* 节选

元素储存在vector<int> alls中，排序去重，映射到新数组中（长度较小）
二分查找找到x

模板：

vector<int> alls; // 存储所有待离散化的值
sort(alls.begin(), alls.end()); // 将所有值排序
alls.erase(unique(alls.begin(), alls.end()), alls.end());   // 去掉重复元素

// 二分求出x对应的离散化的值
int find(int x) // 找到第一个大于等于x的位置
{
    int l = 0, r = alls.size() - 1;
    while (l < r)
    {
        int mid = l + r >> 1;
        if (alls[mid] >= x) r = mid;
        else l = mid + 1;
    }
    return r + 1; // 映射到1, 2, ...n
}

应用：区间和

#include <iostream>
#include <algorithm>
#include <vector>

using namespace std;

const int N = 300010;

typedef pair<int, int> PII;

int a[N], s[N];
int n, m;
vector<int> alls;
vector<PII> add, query;

int find(int x)
{
    int l = 0, r = alls.size() - 1;

    while(l < r)
    {
        int mid = l + r >> 1;
        if(alls[mid] >= x) r = mid;
        else l = mid + 1;
    }

    return r + 1;
}

int main()

* 任务要求
将上文讲离散化的节选中从“元素储存在vector<in”起到“while (l < r)”止的这一段原样抄录出来。

* 数据条目
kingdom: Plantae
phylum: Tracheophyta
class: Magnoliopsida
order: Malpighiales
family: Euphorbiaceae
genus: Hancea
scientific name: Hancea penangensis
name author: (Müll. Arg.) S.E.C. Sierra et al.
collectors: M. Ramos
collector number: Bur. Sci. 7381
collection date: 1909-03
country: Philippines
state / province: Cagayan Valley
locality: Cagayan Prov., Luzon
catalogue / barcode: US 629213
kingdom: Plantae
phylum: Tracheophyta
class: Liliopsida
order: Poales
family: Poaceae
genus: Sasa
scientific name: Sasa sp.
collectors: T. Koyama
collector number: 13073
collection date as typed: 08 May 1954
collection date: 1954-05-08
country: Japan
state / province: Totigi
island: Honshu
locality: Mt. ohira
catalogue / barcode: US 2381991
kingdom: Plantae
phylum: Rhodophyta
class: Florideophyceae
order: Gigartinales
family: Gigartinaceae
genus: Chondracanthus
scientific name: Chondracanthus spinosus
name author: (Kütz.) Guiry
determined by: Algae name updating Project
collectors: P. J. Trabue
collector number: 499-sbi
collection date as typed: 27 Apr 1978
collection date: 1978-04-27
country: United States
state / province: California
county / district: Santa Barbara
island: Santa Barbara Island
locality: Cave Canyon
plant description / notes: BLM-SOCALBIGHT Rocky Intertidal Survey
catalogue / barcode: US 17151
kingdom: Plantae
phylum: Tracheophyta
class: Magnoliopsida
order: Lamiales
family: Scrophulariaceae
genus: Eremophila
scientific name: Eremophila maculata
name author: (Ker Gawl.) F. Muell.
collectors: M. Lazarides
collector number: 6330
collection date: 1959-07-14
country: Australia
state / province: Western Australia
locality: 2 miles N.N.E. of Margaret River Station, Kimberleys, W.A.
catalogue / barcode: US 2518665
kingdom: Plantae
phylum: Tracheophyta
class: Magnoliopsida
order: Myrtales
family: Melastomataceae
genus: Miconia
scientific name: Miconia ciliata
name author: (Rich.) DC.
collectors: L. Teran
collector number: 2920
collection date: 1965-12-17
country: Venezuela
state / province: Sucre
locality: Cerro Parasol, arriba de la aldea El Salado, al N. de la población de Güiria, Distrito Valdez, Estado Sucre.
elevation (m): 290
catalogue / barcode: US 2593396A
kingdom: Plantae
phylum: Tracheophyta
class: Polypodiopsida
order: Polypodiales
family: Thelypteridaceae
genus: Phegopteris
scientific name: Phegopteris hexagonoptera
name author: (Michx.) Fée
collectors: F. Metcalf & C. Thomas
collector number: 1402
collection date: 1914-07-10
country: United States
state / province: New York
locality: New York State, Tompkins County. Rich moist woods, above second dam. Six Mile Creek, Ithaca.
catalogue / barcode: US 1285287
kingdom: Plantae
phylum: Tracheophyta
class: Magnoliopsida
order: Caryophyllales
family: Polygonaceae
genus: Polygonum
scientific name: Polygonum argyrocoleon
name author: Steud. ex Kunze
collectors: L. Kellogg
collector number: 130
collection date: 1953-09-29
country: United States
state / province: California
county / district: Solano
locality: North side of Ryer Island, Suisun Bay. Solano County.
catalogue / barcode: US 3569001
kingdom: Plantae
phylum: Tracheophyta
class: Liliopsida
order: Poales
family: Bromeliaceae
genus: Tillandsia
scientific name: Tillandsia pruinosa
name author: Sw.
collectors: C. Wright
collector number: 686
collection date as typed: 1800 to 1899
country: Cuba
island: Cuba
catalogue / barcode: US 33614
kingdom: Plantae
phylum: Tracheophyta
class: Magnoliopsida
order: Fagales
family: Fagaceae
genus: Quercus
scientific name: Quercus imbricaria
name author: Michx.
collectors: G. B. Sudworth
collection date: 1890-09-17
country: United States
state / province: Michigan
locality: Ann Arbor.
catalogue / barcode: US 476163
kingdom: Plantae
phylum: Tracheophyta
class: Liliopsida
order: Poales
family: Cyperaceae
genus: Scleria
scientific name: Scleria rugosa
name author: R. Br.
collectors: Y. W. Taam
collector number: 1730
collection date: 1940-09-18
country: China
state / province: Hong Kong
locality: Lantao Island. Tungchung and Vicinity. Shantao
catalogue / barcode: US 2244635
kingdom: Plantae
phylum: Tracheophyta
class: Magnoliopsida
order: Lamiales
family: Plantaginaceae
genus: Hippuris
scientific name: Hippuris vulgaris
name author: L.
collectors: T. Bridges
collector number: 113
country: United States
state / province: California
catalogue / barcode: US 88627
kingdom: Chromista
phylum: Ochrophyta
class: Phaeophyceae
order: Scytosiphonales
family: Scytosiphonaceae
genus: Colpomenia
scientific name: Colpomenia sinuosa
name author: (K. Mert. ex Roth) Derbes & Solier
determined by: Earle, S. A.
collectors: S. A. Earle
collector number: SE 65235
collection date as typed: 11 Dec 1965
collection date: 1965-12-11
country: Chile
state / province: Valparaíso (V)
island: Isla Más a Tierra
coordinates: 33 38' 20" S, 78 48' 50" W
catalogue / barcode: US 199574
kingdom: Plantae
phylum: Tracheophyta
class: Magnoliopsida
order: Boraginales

* 练习答案
元素储存在vector<int> alls中，排序去重，映射到新数组中（长度较小）
二分查找找到x

模板：

vector<int> alls; // 存储所有待离散化的值
sort(alls.begin(), alls.end()); // 将所有值排序
alls.erase(unique(alls.begin(), alls.end()), alls.end());   // 去掉重复元素

// 二分求出x对应的离散化的值
int find(int x) // 找到第一个大于等于x的位置
{
    int l = 0, r = alls.size() - 1;
    while (l < r)